Q: And finally, as a Shaw whose ancestors come from the Isle of Jura, was there ever a time the Jura Shaws were looked upon as a sept of Clan Campbell? I'm familiar with the MacDonald concept, but I wondered if Shaws under Campbell ownership of Jura ever went over to Campbells?

A: I cannot answer with any certainty. If such an occasion had arisen under Campbell ownership, the inhabitants would have followed their masters - or else. I attach my notes on your family which you may find of interest.

Q: Do you see Tony Blair taking the United Kingdom into the European Union? If so, is there a parallel to the 1707 Union between Scotland and her neighbours to the south?

A: TB is thought to harbour personal Messianic ambitions as regards Europe. The British public as of now are strongly opposed to the idea. It will never work; it doesn’t now and the addition of a motley collection of new members will spell its death knell. Personally I hope we come out. As regards 1707, we have been some 10% of the UK electorate with 11.2 % of Members of Parliament with a loud shout in all affairs. In Europe, we would have six votes out of 626, or 1%.

Q: In America, we are aware that one of the parties is pressing for independence. In your opinion, could Scotland support herself with the services they now have with a population of 5.5 million people?
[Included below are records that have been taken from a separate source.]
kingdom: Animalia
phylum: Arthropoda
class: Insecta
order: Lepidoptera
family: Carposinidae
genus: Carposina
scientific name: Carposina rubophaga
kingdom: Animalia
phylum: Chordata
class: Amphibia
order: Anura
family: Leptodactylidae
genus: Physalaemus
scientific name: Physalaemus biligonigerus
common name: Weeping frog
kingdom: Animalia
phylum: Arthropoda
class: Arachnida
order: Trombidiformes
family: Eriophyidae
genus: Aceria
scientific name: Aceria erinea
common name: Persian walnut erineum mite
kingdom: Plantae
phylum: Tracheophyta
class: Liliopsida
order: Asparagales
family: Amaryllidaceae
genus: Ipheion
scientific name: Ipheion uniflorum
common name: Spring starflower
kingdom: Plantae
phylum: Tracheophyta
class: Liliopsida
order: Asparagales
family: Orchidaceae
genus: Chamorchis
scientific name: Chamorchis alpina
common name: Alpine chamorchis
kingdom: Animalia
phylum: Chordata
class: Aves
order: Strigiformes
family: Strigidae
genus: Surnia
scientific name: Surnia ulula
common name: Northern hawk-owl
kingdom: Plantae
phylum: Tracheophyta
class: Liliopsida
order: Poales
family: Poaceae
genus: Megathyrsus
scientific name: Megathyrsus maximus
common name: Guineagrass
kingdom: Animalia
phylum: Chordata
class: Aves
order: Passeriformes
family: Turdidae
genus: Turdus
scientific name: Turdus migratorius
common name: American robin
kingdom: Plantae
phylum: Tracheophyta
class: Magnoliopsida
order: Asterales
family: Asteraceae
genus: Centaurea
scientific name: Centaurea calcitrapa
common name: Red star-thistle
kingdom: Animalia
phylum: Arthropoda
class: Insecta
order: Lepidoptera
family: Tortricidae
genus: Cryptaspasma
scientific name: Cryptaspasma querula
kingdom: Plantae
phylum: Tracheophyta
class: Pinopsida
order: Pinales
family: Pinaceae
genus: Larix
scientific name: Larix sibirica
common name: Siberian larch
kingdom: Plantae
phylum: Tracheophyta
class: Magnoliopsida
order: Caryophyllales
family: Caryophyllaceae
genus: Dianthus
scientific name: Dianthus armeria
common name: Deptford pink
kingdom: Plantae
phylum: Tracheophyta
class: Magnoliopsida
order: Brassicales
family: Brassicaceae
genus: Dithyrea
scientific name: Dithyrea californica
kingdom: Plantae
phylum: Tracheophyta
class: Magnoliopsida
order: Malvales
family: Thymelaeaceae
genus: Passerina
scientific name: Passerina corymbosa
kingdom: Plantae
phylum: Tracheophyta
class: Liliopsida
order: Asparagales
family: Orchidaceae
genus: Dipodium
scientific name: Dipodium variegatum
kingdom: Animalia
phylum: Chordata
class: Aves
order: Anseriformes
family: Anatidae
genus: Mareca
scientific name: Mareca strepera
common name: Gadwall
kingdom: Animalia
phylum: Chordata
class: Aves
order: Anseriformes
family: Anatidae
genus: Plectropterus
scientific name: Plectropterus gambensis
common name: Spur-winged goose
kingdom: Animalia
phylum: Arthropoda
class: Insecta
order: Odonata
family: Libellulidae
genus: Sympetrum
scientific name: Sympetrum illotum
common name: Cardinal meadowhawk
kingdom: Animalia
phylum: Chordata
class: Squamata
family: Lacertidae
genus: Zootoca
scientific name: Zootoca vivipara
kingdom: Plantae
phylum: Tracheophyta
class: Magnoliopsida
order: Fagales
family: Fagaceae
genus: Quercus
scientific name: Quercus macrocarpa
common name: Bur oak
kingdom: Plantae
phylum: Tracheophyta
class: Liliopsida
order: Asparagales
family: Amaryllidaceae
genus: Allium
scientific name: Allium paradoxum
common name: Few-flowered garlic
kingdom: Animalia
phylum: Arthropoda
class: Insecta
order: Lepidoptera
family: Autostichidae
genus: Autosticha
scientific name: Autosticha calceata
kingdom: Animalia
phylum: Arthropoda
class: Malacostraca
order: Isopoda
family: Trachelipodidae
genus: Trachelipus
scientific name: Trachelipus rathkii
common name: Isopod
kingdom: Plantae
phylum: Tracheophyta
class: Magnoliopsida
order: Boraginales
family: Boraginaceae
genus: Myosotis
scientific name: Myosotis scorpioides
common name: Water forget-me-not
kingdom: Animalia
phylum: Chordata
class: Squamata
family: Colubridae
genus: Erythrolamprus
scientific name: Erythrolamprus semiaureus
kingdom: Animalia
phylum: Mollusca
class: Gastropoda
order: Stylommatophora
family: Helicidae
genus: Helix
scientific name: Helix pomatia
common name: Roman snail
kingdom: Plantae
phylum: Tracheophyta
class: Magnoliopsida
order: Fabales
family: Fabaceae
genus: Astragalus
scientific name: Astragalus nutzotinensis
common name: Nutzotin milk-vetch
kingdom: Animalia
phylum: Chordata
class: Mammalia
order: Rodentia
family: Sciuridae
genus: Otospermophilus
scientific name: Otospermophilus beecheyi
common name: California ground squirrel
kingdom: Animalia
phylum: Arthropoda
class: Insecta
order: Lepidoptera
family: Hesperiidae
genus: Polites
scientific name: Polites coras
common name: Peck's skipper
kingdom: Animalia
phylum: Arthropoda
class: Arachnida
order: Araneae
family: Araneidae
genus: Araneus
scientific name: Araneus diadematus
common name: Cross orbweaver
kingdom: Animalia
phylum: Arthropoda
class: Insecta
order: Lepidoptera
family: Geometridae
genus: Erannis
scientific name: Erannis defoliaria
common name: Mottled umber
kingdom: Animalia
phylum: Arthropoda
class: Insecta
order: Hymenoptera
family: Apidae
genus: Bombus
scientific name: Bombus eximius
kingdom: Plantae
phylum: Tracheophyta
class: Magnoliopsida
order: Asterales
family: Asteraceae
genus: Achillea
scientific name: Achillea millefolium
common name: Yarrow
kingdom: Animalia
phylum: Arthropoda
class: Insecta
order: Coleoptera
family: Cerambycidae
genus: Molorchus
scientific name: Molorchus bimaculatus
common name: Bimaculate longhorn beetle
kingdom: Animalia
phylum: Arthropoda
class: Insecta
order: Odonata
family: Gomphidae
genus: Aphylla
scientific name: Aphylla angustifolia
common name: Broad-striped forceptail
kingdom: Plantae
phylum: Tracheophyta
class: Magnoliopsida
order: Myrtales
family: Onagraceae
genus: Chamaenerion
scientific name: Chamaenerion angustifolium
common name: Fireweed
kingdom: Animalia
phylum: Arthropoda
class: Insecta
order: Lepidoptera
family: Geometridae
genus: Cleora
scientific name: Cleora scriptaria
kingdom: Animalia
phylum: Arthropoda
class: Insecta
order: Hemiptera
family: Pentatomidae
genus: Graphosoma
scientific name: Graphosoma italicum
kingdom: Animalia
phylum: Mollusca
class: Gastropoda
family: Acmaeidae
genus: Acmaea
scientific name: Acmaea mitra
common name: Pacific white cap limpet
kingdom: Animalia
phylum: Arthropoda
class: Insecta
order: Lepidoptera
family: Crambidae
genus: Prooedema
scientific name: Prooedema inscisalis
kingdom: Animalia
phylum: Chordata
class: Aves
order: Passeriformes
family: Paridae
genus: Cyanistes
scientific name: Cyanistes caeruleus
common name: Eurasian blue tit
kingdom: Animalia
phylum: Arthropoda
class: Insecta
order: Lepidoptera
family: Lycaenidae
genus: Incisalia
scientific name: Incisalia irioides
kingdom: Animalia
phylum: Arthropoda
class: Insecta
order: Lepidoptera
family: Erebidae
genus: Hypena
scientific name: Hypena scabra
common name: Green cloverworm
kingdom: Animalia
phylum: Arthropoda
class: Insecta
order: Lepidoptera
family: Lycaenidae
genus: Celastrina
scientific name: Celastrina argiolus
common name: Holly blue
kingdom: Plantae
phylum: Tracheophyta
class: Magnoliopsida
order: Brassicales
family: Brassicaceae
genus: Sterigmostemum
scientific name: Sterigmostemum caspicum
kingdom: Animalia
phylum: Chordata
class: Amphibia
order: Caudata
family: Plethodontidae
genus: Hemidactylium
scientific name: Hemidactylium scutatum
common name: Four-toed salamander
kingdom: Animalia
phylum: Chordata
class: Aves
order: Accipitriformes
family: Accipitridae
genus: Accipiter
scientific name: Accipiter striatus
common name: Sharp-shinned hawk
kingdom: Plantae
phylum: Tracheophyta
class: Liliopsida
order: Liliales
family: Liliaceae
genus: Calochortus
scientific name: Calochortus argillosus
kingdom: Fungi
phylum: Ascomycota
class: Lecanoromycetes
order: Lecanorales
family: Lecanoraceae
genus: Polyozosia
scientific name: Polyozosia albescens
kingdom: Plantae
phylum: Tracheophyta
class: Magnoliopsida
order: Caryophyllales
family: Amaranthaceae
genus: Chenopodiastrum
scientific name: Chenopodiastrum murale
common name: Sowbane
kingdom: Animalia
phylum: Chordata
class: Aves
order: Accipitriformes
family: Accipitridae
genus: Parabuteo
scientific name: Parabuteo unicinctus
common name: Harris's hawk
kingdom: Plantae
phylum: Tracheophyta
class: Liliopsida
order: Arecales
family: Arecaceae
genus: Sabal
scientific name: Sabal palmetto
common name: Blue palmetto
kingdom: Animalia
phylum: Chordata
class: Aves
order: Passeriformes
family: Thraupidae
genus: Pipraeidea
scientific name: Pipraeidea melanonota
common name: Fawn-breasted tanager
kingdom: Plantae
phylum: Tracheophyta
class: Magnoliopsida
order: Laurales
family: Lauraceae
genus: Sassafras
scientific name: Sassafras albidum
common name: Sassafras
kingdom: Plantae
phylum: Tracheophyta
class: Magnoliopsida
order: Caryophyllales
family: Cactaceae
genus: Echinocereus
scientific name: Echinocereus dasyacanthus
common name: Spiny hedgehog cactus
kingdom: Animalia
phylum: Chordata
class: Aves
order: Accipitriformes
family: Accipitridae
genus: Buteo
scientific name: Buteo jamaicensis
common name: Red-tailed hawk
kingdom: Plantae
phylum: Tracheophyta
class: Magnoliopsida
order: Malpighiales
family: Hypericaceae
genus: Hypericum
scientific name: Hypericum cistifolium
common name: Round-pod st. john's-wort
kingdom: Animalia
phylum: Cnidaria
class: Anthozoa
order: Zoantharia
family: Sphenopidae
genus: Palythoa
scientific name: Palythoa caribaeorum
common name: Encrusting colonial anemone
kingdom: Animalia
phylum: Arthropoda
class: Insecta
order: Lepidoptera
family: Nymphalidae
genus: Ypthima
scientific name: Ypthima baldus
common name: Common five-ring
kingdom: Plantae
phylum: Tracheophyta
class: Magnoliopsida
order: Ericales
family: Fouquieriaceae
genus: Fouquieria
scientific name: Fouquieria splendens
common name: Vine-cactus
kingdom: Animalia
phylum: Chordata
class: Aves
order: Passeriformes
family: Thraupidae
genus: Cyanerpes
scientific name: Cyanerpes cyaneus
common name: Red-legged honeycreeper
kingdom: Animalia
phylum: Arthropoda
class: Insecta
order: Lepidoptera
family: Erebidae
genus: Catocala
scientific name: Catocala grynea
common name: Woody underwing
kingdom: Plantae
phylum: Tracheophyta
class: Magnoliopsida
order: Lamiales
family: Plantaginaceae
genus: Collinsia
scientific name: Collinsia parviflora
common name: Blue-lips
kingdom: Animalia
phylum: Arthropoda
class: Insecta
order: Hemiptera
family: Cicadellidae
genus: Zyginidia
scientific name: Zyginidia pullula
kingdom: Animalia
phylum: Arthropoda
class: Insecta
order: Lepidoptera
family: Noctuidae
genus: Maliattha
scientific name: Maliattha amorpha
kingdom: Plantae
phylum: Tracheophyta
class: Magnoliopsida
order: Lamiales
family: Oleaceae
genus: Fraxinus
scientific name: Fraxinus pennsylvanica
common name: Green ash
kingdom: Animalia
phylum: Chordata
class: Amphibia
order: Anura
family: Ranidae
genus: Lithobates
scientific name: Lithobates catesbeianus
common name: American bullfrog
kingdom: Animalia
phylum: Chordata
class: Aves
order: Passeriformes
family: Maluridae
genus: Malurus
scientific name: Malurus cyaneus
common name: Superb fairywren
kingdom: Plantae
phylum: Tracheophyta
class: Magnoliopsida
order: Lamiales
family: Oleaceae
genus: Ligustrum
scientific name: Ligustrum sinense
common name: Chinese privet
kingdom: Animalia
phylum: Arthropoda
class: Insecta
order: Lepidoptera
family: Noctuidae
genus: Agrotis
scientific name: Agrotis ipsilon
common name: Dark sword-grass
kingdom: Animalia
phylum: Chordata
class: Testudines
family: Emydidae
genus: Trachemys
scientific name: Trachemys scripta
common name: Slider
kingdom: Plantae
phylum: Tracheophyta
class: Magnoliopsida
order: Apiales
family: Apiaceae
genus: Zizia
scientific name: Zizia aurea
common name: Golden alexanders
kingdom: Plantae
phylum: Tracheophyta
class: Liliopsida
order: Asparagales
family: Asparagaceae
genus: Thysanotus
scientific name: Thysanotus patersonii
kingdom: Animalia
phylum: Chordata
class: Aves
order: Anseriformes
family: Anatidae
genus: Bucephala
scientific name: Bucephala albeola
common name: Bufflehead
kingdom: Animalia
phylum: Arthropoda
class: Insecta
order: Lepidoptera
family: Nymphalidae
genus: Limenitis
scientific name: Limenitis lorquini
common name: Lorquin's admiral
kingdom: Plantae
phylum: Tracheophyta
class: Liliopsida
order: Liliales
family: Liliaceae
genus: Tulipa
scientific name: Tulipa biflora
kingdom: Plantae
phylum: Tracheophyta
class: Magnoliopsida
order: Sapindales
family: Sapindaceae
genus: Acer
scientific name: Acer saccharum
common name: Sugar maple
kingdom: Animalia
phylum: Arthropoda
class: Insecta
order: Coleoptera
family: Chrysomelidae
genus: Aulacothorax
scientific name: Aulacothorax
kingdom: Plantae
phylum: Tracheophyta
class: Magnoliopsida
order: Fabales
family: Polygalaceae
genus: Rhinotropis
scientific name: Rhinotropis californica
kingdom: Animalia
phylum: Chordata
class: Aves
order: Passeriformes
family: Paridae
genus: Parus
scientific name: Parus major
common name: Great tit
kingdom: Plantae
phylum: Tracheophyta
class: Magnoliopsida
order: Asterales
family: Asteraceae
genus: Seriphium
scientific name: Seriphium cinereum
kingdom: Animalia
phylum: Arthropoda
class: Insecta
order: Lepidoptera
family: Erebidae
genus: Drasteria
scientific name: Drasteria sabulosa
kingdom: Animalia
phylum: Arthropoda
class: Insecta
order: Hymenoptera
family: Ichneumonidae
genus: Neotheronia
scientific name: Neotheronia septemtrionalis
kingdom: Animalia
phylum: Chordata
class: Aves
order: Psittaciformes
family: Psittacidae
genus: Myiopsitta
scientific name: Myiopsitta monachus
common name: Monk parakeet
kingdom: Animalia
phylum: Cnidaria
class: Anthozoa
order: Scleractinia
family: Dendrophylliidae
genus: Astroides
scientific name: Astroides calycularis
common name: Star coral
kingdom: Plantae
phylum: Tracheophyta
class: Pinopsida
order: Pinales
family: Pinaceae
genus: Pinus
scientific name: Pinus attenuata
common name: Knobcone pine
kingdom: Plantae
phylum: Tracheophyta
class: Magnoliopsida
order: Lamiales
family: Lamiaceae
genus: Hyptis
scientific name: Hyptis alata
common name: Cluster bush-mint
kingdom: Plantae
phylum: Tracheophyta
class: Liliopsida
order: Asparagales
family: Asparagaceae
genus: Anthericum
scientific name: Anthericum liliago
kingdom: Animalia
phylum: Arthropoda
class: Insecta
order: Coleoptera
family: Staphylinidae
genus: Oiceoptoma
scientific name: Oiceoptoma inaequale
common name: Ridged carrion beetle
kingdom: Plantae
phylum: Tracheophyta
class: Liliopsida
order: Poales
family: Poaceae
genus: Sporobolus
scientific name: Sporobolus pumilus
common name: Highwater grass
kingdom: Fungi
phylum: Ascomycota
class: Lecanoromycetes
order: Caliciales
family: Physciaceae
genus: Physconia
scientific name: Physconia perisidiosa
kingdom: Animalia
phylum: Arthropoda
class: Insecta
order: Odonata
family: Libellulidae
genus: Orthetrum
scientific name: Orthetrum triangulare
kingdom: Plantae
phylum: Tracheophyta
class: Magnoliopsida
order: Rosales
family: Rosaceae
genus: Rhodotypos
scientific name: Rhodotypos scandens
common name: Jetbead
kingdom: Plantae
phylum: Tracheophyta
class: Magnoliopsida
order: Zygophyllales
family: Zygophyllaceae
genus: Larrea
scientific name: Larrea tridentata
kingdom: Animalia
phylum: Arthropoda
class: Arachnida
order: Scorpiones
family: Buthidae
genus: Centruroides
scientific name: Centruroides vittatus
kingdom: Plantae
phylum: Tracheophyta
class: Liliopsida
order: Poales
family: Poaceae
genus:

A: Yes, of course, we could - at a price. I think an independent Scotland might be an excessively uncomfortable place to live; it would split between the rural Highlands and Lowlands and the industrial Middle Belt that contains the bulk of the population. It would be a very left-wing country with punitive levels of taxation necessary to pay for services. I also mistrust the calibre of our politicians and the inherent factionalism (is there such a word?) of the Scot - in other words, the deep divisions which fight with each other in the country.